The Bought Together view in the e-commerce demo runs _relate across the order-lines table to surface the strongest cross-sell pairs ranked by lift. For a given anchor product (or anchor category), the query returns the products most disproportionately likely to appear in the same order. Lift is the ratio: of customers who bought the anchor, how much more likely are they to also buy the candidate compared to the overall population?

The dog dry-food → dental treats result at 2.72× in the PetNord fixture is not a curated rule. It is a live conditional probability over the actual co-purchase data. Run the query, get the number. Change the data (more orders accumulate, seasonal patterns shift, a new product enters the catalog), and the next query returns the updated number — no batch recommendation rebuild, no separate model.

{
  "from": "order_lines",
  "where": {
    "product.category": "dog-dryfood"
  },
  "relate": "product.id",
  "with": "category",
  "select": ["$lift", "$p", "product.id"],
  "limit": 10
}

For the full architecture, see the technology overview. For the broader narrative across multiple use cases, read The Predictive Application.

See it live

This use case runs in the 🛒 E-commerce demo today. Click through to the live application and inspect the queries that produce the result. Source is on GitHub under Apache 2.0.

Open the live demo →

Frequently asked

How does this compare to collaborative-filtering recommendation engines (matrix factorization, neural CF)?

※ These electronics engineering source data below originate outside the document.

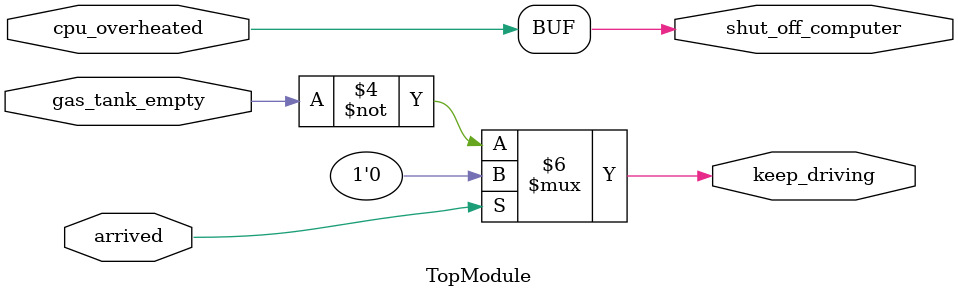
<source format=sv>

module TopModule (
  input cpu_overheated,
  output reg shut_off_computer,
  input arrived,
  input gas_tank_empty,
  output reg keep_driving
);

  always @(cpu_overheated) begin
    shut_off_computer = cpu_overheated;
  end

  always @(arrived, gas_tank_empty) begin
    if (~arrived) begin
      keep_driving = ~gas_tank_empty;
    end else begin
      keep_driving = 0;
    end
  end

endmodule

// VERILOG-EVAL: errant inclusion of module definition

</source>
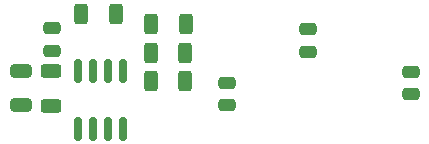
<source format=gbr>
%TF.GenerationSoftware,KiCad,Pcbnew,9.0.4*%
%TF.CreationDate,2025-11-18T22:26:02-03:00*%
%TF.ProjectId,MXRpedal,4d585270-6564-4616-9c2e-6b696361645f,rev?*%
%TF.SameCoordinates,Original*%
%TF.FileFunction,Paste,Top*%
%TF.FilePolarity,Positive*%
%FSLAX46Y46*%
G04 Gerber Fmt 4.6, Leading zero omitted, Abs format (unit mm)*
G04 Created by KiCad (PCBNEW 9.0.4) date 2025-11-18 22:26:02*
%MOMM*%
%LPD*%
G01*
G04 APERTURE LIST*
G04 Aperture macros list*
%AMRoundRect*
0 Rectangle with rounded corners*
0 $1 Rounding radius*
0 $2 $3 $4 $5 $6 $7 $8 $9 X,Y pos of 4 corners*
0 Add a 4 corners polygon primitive as box body*
4,1,4,$2,$3,$4,$5,$6,$7,$8,$9,$2,$3,0*
0 Add four circle primitives for the rounded corners*
1,1,$1+$1,$2,$3*
1,1,$1+$1,$4,$5*
1,1,$1+$1,$6,$7*
1,1,$1+$1,$8,$9*
0 Add four rect primitives between the rounded corners*
20,1,$1+$1,$2,$3,$4,$5,0*
20,1,$1+$1,$4,$5,$6,$7,0*
20,1,$1+$1,$6,$7,$8,$9,0*
20,1,$1+$1,$8,$9,$2,$3,0*%
G04 Aperture macros list end*
%ADD10RoundRect,0.250000X0.625000X-0.312500X0.625000X0.312500X-0.625000X0.312500X-0.625000X-0.312500X0*%
%ADD11RoundRect,0.250000X0.312500X0.625000X-0.312500X0.625000X-0.312500X-0.625000X0.312500X-0.625000X0*%
%ADD12RoundRect,0.250000X0.475000X-0.250000X0.475000X0.250000X-0.475000X0.250000X-0.475000X-0.250000X0*%
%ADD13RoundRect,0.250000X-0.650000X0.325000X-0.650000X-0.325000X0.650000X-0.325000X0.650000X0.325000X0*%
%ADD14RoundRect,0.150000X0.150000X-0.825000X0.150000X0.825000X-0.150000X0.825000X-0.150000X-0.825000X0*%
%ADD15RoundRect,0.250000X-0.475000X0.250000X-0.475000X-0.250000X0.475000X-0.250000X0.475000X0.250000X0*%
%ADD16RoundRect,0.250000X-0.312500X-0.625000X0.312500X-0.625000X0.312500X0.625000X-0.312500X0.625000X0*%
G04 APERTURE END LIST*
D10*
%TO.C,R3*%
X91500000Y-87225000D03*
X91500000Y-84300000D03*
%TD*%
D11*
%TO.C,R1*%
X102912500Y-82800000D03*
X99987500Y-82800000D03*
%TD*%
D12*
%TO.C,C2*%
X106450000Y-87200000D03*
X106450000Y-85300000D03*
%TD*%
%TO.C,C4*%
X91575000Y-82575000D03*
X91575000Y-80675000D03*
%TD*%
D13*
%TO.C,C3*%
X88975000Y-84250000D03*
X88975000Y-87200000D03*
%TD*%
D12*
%TO.C,C1*%
X113275000Y-82650000D03*
X113275000Y-80750000D03*
%TD*%
D11*
%TO.C,R4*%
X102912500Y-85150000D03*
X99987500Y-85150000D03*
%TD*%
D14*
%TO.C,U1*%
X93805000Y-89200000D03*
X95075000Y-89200000D03*
X96345000Y-89200000D03*
X97615000Y-89200000D03*
X97615000Y-84250000D03*
X96345000Y-84250000D03*
X95075000Y-84250000D03*
X93805000Y-84250000D03*
%TD*%
D15*
%TO.C,C5*%
X121975000Y-84360000D03*
X121975000Y-86260000D03*
%TD*%
D11*
%TO.C,R2*%
X102950000Y-80300000D03*
X100025000Y-80300000D03*
%TD*%
D16*
%TO.C,R5*%
X94087500Y-79425000D03*
X97012500Y-79425000D03*
%TD*%
M02*

</source>
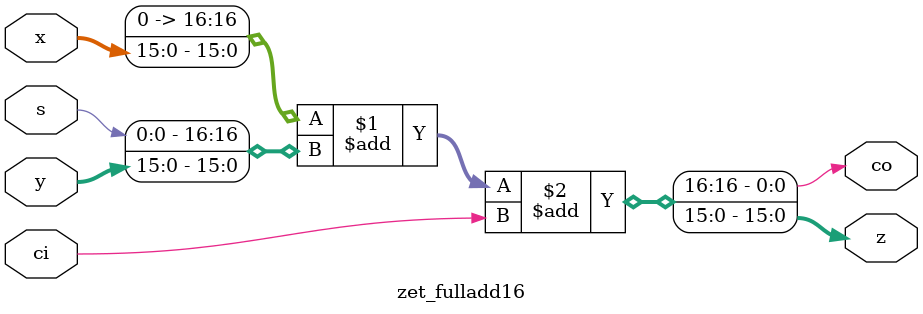
<source format=v>

/*
 *  16-bit full adder
 *  Copyright (C) 2008-2010  Zeus Gomez Marmolejo <zeus@aluzina.org>
 *
 *  This file is part of the Zet processor. This processor is free
 *  hardware; you can redistribute it and/or modify it under the terms of
 *  the GNU General Public License as published by the Free Software
 *  Foundation; either version 3, or (at your option) any later version.
 *
 *  Zet is distrubuted in the hope that it will be useful, but WITHOUT
 *  ANY WARRANTY; without even the implied warranty of MERCHANTABILITY
 *  or FITNESS FOR A PARTICULAR PURPOSE. See the GNU General Public
 *  License for more details.
 *
 *  You should have received a copy of the GNU General Public License
 *  along with Zet; see the file COPYING. If not, see
 *  <http://www.gnu.org/licenses/>.
 */

module zet_fulladd16 (
    input  [15:0] x,
    input  [15:0] y,
    input         ci,
    output        co,
    output [15:0] z,
    input         s
  );

  // Continuous assignments
  assign {co,z} = {1'b0, x} + {s, y} + ci;
endmodule

</source>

Collaborative filtering builds a user-item matrix and decomposes it. Effective on dense data; struggles on cold-start items and tail products. _relate over co-purchase data is a simpler statistical primitive that returns conditional lift directly. On dense data, neural CF often wins on raw accuracy; on the cold-start tail and on items with little history, the statistical approach degrades more gracefully and the predictions are calibrated and explainable.

What about user-personalized cross-sell (different recommendations per user)?

Personalized cross-sell is _recommend against the impressions or clicks data conditioned on the user's segment or behavior. Bought-together via _relate is the catalog-level pattern; personalized cross-sell composes that with user-conditional probability. Both run from the same data, no separate model.

How do we avoid the obvious-bundle problem (recommending things customers always buy together anyway)?

The lift metric handles this. Lift = conditional / baseline. A product pair that is bought together a lot but also bought separately a lot has low lift — the recommendation is not surprising. A pair with high lift is statistically over-represented among co-purchases; that is the recommendation worth surfacing.

Does this surface seasonality (e.g., dog dental treats at vet-visit time)?

_relate is computed over the current data — including the most recent orders. Seasonal patterns are reflected automatically because the most recent month's co-purchase data dominates the conditional probability in proportion to the volume. For explicit seasonality conditioning, add a time-range filter to the where clause.

Will this scale to a catalog with millions of SKUs?

The columnar index makes _relate scale with the data volume, not the catalog size. Query latency stays in the sub-200ms range up to ~10M rows in production; for larger catalogs, the bottleneck is usually the front-end rendering of N suggestions rather than the prediction itself.